Bond funds dominated all major asset classes since the beginning of the year, totalling US$258 billion in net new money in 3Q and US$464 billion year-to-date. On the other hand, equity funds suffered net redemptions throughout the past three quarters, which together amounted to US$136 billion in net withdrawals. This trend, however, will possibly change after the U.S. election, as the recent selloff in global bonds and emerging market debt could trigger a potential shift towards equity products.

Locally-domiciled funds in Asia led the 3Q flows among all regions at just over US$120 billion, with China contributing almost 70% of that total. Japan added US$21 billion in net flows during 3Q, nearly US$16 billion of which went to ETFs.

U.S. investors also poured a huge amount of net new money into passive ETFs and index funds, totalling US$142 billion in 3Q and US$305 billion over the past three quarters. In comparison, actively managed long-term funds suffered US$67 billion and US$179 billion in net redemptions during the same periods, respectively.

In Europe and the cross-border space, bond funds also led the contributions gathering €69 billion (US$77 billion) in net investor money throughout 3Q, nearly 80% of which or €53 billion (US$59 billion) went to cross-border funds.

In 2016, ETFs globally attracted around US$240 billion in net investor money during the first three quarters, on pace to closely match the record high of ETF net flows garnered in 2015. At the end of 3Q’16, ETF AUM reached nearly US$3.4 trillion worldwide.

Increased investors’ demand has spurred the innovations of ETFs. Smart Beta/fundamental index strategies are trying to bridge the gap between traditional passive ETFs and conventional actively managed mutual funds. Another recent trend is the development of actively managed ETFs globally.
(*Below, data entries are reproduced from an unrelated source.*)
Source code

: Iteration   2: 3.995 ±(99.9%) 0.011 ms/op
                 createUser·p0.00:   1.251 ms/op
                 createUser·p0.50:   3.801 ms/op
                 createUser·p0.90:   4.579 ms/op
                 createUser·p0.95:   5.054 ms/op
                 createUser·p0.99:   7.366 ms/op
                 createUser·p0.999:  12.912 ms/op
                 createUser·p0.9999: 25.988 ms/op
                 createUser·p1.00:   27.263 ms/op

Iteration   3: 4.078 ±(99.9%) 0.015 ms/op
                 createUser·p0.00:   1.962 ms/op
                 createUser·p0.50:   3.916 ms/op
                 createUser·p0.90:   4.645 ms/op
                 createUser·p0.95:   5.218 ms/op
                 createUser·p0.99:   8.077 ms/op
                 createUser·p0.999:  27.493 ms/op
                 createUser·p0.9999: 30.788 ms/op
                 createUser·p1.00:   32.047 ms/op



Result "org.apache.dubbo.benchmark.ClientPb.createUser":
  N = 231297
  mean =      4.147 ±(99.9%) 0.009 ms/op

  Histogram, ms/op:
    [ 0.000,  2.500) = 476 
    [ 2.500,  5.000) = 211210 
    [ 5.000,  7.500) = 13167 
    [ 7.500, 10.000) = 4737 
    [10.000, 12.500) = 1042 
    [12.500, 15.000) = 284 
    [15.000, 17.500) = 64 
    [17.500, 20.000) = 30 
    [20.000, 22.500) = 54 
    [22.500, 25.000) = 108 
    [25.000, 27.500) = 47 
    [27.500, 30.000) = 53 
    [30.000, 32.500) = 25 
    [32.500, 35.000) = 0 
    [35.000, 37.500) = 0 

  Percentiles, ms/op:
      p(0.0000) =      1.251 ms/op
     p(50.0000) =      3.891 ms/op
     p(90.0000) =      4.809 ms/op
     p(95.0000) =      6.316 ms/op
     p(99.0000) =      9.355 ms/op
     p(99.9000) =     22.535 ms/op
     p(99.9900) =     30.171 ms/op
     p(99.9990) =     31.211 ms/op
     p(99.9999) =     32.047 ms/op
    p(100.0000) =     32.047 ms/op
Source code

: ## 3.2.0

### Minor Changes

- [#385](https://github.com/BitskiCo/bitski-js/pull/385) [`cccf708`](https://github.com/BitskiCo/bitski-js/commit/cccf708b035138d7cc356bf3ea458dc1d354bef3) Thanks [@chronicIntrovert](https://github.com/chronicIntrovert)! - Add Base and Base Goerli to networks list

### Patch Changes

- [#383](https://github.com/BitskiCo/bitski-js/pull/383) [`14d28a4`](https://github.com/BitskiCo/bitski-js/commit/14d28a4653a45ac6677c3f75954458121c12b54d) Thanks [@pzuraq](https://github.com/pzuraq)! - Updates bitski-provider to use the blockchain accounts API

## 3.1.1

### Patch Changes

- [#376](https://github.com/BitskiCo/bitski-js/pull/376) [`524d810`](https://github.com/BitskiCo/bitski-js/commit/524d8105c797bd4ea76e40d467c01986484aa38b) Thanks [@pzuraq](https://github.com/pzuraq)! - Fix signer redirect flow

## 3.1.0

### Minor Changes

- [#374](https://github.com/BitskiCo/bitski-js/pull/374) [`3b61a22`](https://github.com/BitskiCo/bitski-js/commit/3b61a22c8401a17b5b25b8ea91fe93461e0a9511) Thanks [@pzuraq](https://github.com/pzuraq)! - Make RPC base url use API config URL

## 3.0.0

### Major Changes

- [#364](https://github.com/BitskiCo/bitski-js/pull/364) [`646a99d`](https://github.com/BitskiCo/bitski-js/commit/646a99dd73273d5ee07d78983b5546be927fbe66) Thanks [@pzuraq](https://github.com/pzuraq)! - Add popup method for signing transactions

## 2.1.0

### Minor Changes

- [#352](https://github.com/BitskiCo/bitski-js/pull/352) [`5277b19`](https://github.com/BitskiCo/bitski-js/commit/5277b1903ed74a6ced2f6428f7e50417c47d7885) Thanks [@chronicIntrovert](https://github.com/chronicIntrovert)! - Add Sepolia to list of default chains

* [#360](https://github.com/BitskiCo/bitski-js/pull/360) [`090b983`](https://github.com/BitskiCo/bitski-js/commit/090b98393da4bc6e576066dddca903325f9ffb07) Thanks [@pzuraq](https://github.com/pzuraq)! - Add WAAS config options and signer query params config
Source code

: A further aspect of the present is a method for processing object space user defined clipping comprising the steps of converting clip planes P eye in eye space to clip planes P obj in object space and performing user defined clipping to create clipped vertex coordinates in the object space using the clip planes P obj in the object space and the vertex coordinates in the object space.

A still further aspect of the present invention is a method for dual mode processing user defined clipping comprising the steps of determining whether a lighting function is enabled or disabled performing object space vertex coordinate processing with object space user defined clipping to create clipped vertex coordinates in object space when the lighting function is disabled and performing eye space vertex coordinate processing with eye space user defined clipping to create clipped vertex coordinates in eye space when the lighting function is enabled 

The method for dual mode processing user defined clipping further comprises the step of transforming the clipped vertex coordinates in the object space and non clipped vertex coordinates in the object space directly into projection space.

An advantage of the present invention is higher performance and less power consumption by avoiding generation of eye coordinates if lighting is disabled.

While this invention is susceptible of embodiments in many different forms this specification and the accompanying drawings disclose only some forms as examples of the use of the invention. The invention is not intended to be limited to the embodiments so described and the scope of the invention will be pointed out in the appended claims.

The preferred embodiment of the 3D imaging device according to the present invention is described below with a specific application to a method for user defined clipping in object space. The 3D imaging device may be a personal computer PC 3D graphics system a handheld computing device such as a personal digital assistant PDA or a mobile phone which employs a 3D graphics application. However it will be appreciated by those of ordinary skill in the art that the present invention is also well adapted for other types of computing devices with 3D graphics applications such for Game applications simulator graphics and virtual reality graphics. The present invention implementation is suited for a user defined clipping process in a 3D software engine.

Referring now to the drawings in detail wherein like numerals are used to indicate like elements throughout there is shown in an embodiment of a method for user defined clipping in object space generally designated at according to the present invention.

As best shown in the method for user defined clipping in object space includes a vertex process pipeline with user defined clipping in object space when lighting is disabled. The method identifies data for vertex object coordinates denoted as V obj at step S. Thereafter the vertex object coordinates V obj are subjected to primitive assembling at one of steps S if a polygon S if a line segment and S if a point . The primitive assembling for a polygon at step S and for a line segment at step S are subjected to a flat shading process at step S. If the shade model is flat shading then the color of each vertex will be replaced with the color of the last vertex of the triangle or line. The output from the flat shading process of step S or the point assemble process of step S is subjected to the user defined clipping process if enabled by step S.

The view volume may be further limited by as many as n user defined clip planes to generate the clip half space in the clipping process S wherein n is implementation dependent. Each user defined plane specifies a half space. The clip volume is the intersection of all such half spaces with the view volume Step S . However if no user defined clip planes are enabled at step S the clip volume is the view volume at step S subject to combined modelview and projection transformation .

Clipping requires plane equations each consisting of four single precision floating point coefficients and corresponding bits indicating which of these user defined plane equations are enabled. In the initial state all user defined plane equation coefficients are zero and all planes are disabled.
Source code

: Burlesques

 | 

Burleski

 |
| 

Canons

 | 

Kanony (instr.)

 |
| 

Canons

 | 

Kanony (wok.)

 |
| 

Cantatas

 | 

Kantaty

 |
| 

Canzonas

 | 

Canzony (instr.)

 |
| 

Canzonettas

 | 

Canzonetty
Robo-advisors, automated advisory platforms that construct and rebalance portfolios at a fraction of the cost of a human advisor, have disrupted the financial services industry worldwide. FinTech start-ups, backed by venture capital firms, were the first to set foot in the robo-advisory space and challenge the traditional financial advisor model, but more traditional institutions, such as wealth and asset managers, are also heading towards digital transformations. Many of the largest asset managers are either buying existing robo-advisors or creating their own platforms.